Directive A
Format the clock time change data listing as a JSON list of strings, one string per line, starting at the beginning of the listing and ending at the line that contains "57: 10:17 -> 10:27", with both ends included. Leave the pictures out of the answer.

Excerpt
+-------+
NOTE: Full spoilers for this episode of, “Agents of S.H.I.E.L.D.”, including a major character death, are present in this review

 

 

Agents of S.H.I.E.L.D. has upheld its reputation for being a complex series through much of this season, but Season Four’s many ongoing story developments did reach an effectively satisfying climax in this week’s season finale. “World’s End” managed to find a dramatic, exciting and memorable way to close out the fourth season of Agents of S.H.I.E.L.D., as Robbie Reyes returns from whatever dark dimension he was stored in after the season’s original ‘Ghost Rider’ arc, and Aida/Ophelia tries to rewrite the reality of the Marvel Cinematic Universe to resemble that of the Framework.

It’s really quite clever how the many separate threats from this season of Agents of S.H.I.E.L.D., between the Darkhold, the rise of LMD’s, the continued hatred and persecution of Inhumans, the Framework, and most of all, Aida, all managed to come together and play connected parts in this season finale. It’s all a part of Aida’s complex endgame, as she tries to manipulate the world authorities to begin the HYDRA-esque takeover of the real world, framing Daisy for murdering General Talbot. Somehow, someway, General Talbot survives being shot in the head (even by the standards of the MCU, this is a massive stretch, but whatever), but that doesn’t stop Aida from seeking the Darkhold, having seemingly successfully portrayed Daisy, S.H.I.E.L.D. and Inhumans at large as dangerous threats.
+-------+
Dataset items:
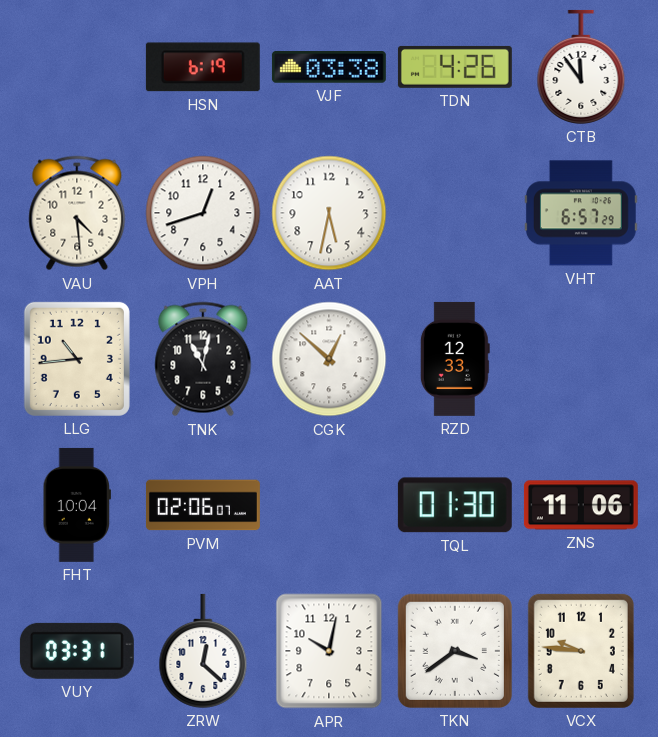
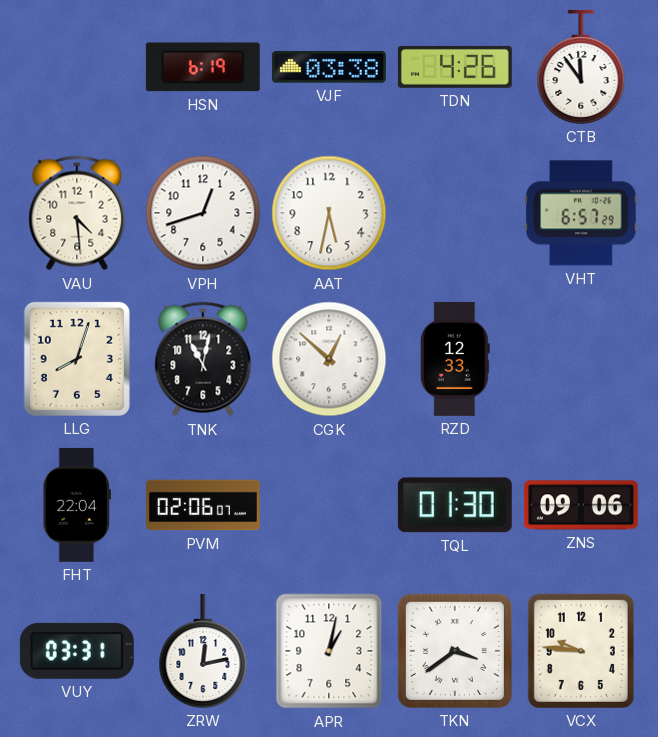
LLG: 10:44 -> 8:03
FHT: 10:04 -> 22:04
ZNS: 11:06 -> 09:06
ZRW: 12:22 -> 12:13
APR: 10:02 -> 1:02
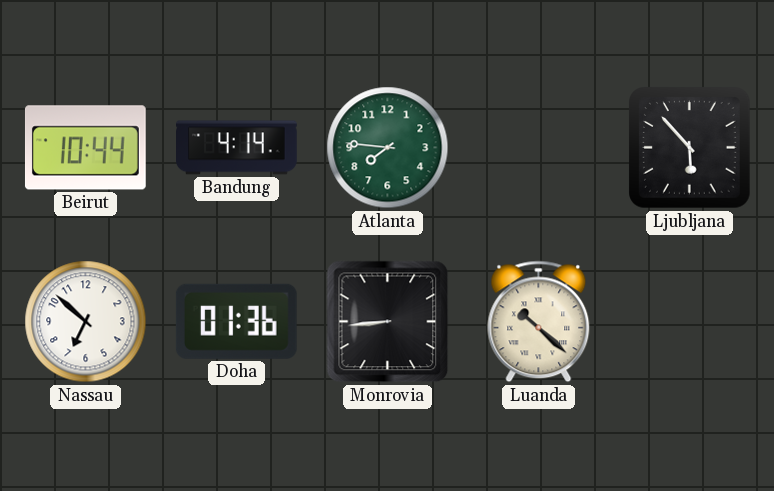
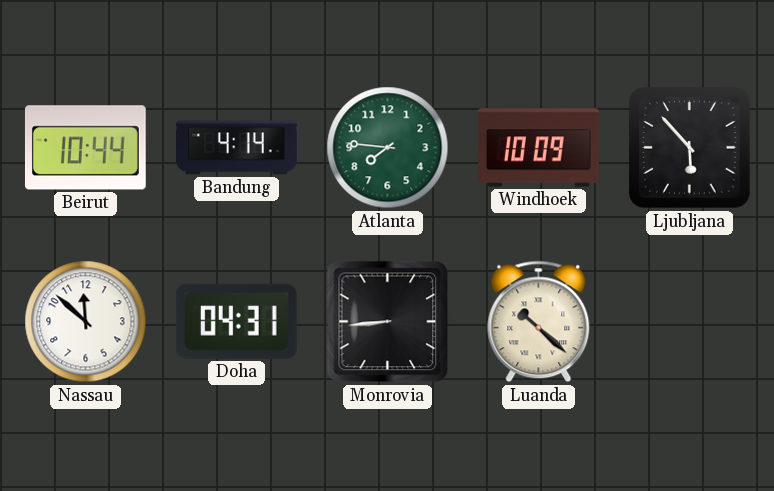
Windhoek: none -> 10:09
Nassau: 6:52 -> 11:52
Doha: 01:36 -> 04:31
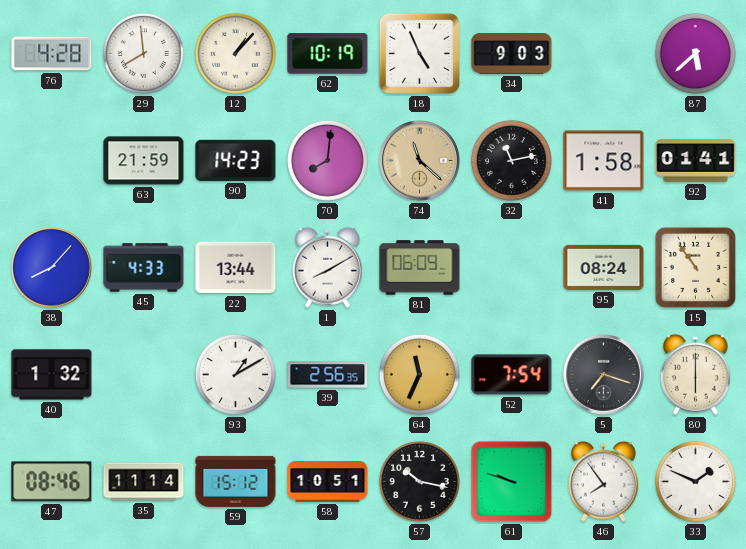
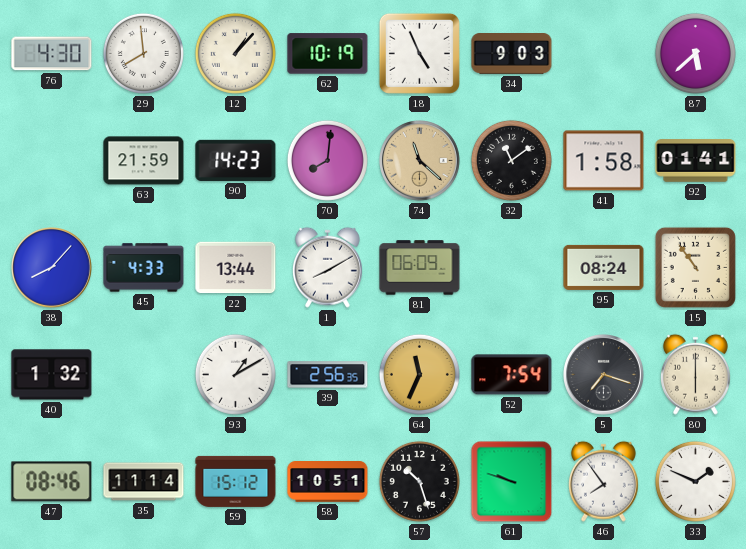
76: 4:28 -> 4:30
32: 11:13 -> 11:09
57: 10:17 -> 10:27
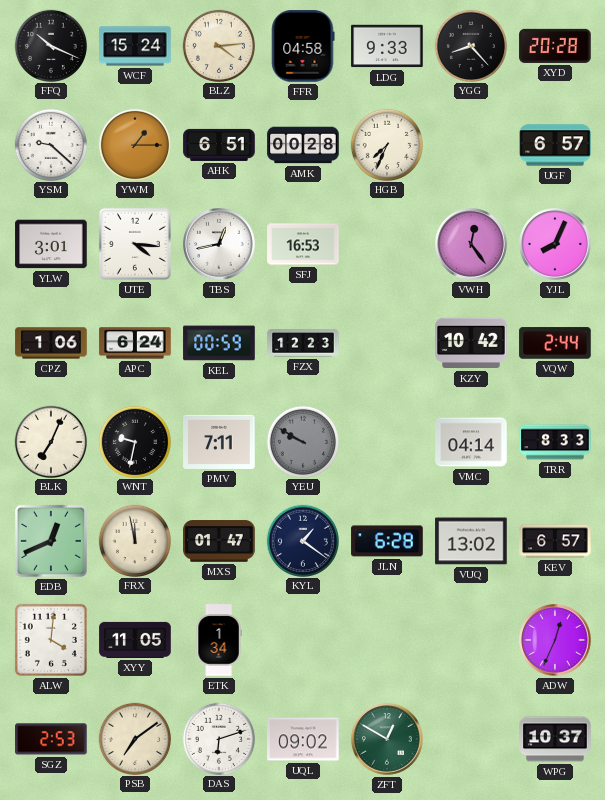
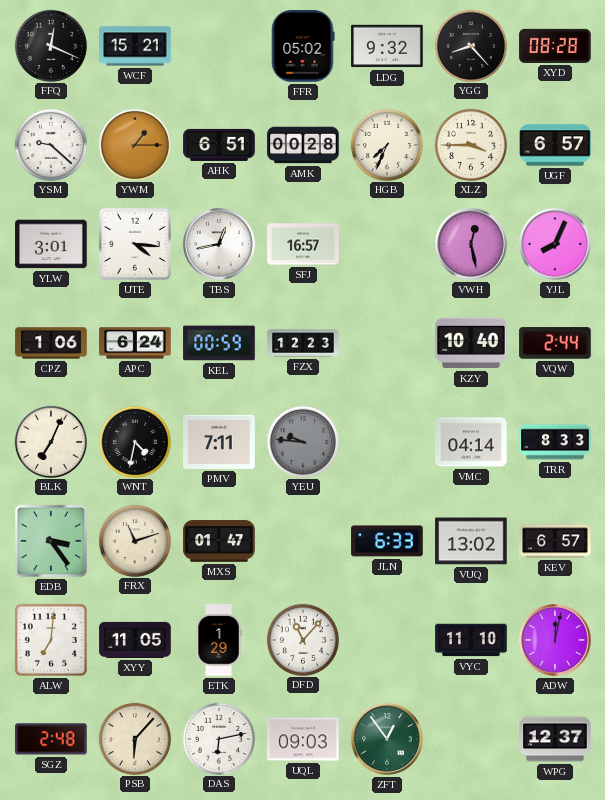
FFQ: 10:19 -> 12:19
WCF: 15:24 -> 15:21
BLZ: 4:14 -> none
FFR: 04:58 -> 05:02
LDG: 9:33 -> 9:32
XYD: 20:28 -> 08:28
XLZ: none -> 3:45
SFJ: 16:53 -> 16:57
VWH: 12:24 -> 12:28
KZY: 10:42 -> 10:40
WNT: 9:32 -> 4:32
YEU: 9:50 -> 9:46
EDB: 12:41 -> 3:24
FRX: 11:58 -> 11:12
KYL: 1:21 -> none
JLN: 6:28 -> 6:33
ALW: 4:01 -> 7:01
ETK: 1:34 -> 1:29
DFD: none -> 11:07
VYC: none -> 11:10
ADW: 12:34 -> 12:02
SGZ: 2:53 -> 2:48
PSB: 7:09 -> 6:07
DAS: 6:12 -> 6:13
UQL: 09:02 -> 09:03
ZFT: 12:50 -> 12:54
WPG: 10:37 -> 12:37
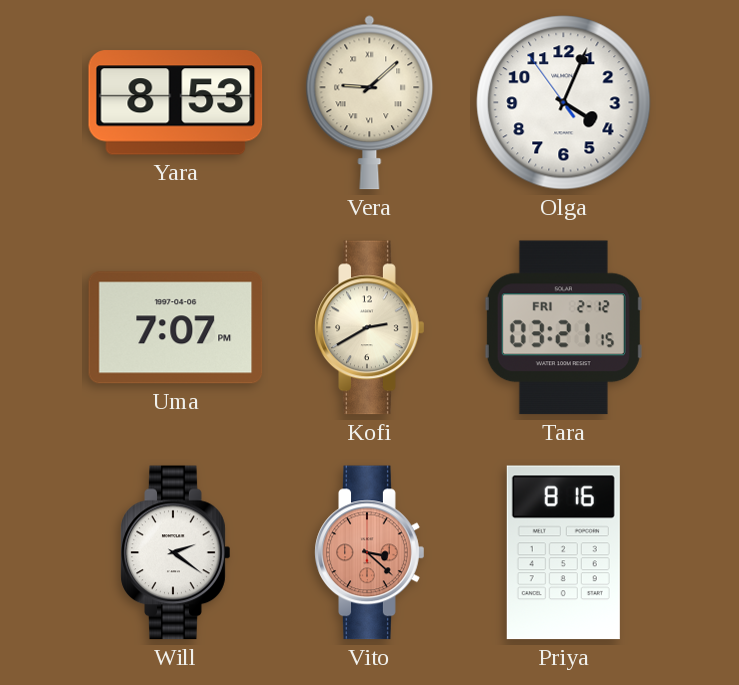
+-------+
Directive B
Resume the review of the "Agents of S.H.I.E.L.D." season finale and keep writing it from where it stops.

Task response A
[
  "LLG: 10:44 -> 8:03",
  "FHT: 10:04 -> 22:04",
  "ZNS: 11:06 -> 09:06",
  "ZRW: 12:22 -> 12:13",
  "APR: 10:02 -> 1:02",
  "Windhoek: none -> 10:09",
  "Nassau: 6:52 -> 11:52",
  "Doha: 01:36 -> 04:31",
  "76: 4:28 -> 4:30",
  "32: 11:13 -> 11:09",
  "57: 10:17 -> 10:27"
]

Task response B
Thanks to the return of Robbie, we got some fairly solid action at various points in the episode, as Robbie helps to take on whatever remains of Aida’s LMD’s. This seems to more or less spell the end of Ivanov for now, although seeing as his disembodied head is still out there somewhere, there’s always the possibility that this isn’t the last that we’ve seen of LMD’s on Agents of S.H.I.E.L.D. The team-up between Robbie and Daisy in battle is particularly exciting too, if frustratingly short-lived, due to no doubt being constrained by this show’s limited budget. Still, Coulson remarking with disappointment that he and May missed this team-up is pretty amusing.

Speaking of Coulson and May, May continues to grill Coulson about what exactly happened with her LMD doppelganger. This was mostly played for chuckles, though this did mean that the show didn’t just close the book on the quite clearly budding romance between Coulson and May. Coulson does insist that the two have to take some steps back, which is a bit irritating, though it does make sense to a point. Besides, if a Coulson/May romance is going to happen, it feels like something that should be saved for the series finale, whenever that comes. These two deserve a chance to retire together in peace, and I hope they get that chance.

Fitz and Simmons meanwhile are left to do what they can to buy Yo-Yo time in the Framework. Fitz is still struggling with his actions and behaviour in the Framework, but as I said, we probably won’t see the true depth of this internal struggle until next season. Alongside Coulson and May, these two also try to hide the Darkhold from Aida, after Coulson manages to grab it during the chaos at the S.H.I.E.L.D. hearing that the LMD Daisy shot Talbot at. Before long though, Aida manages to return to Fitz, and get the location of the Darkhold out of him. She even murders Simmons in the process, declaring that she will kill everyone that Fitz loves. Holy crap! The show just killed off Simmons!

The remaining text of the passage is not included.